Exercise details: Look over the lines below. Report each one that includes the string "degrees".

Material supplied:
◇ ◇ ◇ ◇ ◇ ◇ ◇
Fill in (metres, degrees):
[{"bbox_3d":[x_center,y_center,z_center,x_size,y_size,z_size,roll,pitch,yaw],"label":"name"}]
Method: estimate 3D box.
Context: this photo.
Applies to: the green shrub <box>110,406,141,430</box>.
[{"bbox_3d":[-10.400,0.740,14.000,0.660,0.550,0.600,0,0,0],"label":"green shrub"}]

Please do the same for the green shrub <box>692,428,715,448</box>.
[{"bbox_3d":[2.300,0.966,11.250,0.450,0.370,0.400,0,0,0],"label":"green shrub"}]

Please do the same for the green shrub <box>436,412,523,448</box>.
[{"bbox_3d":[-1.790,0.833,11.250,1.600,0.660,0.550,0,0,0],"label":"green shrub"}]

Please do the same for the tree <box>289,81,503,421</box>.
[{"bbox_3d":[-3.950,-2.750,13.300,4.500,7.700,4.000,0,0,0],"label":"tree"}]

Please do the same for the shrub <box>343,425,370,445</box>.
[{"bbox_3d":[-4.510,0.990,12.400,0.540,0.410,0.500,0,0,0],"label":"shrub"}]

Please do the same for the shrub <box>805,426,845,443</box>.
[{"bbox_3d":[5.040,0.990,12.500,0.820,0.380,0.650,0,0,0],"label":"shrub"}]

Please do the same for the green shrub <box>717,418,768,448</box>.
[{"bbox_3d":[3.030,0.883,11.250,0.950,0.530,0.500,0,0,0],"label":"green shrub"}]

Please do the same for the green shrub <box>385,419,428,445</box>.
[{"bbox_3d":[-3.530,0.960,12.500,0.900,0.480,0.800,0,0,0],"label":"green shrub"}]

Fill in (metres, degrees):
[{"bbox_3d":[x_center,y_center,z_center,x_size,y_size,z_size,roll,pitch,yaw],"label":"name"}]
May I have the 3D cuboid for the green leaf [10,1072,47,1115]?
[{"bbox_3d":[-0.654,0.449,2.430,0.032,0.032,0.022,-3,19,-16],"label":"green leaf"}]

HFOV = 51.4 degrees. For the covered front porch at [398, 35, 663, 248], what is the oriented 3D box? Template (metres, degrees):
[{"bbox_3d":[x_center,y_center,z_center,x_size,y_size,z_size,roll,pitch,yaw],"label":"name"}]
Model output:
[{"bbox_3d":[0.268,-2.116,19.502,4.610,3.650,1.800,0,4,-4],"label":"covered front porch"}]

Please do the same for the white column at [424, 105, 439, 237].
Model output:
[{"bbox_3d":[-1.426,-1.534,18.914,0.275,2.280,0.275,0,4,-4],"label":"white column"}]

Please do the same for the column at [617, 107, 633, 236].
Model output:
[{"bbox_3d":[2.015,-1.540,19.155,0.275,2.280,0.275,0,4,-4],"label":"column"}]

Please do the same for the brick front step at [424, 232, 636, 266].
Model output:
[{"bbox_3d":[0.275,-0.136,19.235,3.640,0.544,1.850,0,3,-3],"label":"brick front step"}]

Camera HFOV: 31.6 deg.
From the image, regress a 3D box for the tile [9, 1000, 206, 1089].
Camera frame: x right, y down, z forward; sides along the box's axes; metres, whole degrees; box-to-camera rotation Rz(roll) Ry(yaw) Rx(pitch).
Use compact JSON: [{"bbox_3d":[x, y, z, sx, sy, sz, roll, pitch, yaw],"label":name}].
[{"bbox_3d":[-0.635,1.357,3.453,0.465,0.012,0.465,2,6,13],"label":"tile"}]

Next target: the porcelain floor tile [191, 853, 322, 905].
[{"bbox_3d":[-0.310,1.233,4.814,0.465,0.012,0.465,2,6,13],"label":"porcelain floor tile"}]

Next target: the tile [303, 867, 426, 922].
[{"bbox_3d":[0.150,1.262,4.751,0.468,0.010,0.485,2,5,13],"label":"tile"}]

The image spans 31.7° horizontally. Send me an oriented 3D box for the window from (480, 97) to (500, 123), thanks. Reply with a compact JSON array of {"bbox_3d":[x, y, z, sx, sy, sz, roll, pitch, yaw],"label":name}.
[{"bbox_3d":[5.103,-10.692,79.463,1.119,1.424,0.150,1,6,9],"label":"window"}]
◇ ◇ ◇ ◇ ◇ ◇ ◇
Solved exercise:
Fill in (metres, degrees):
Fill in (metres, degrees):
HFOV = 51.4 degrees. For the covered front porch at [398, 35, 663, 248], what is the oriented 3D box? Template (metres, degrees):
Camera frame: x right, y down, z forward; sides along the box's axes; metres, whole degrees; box-to-camera rotation Rz(roll) Ry(yaw) Rx(pitch).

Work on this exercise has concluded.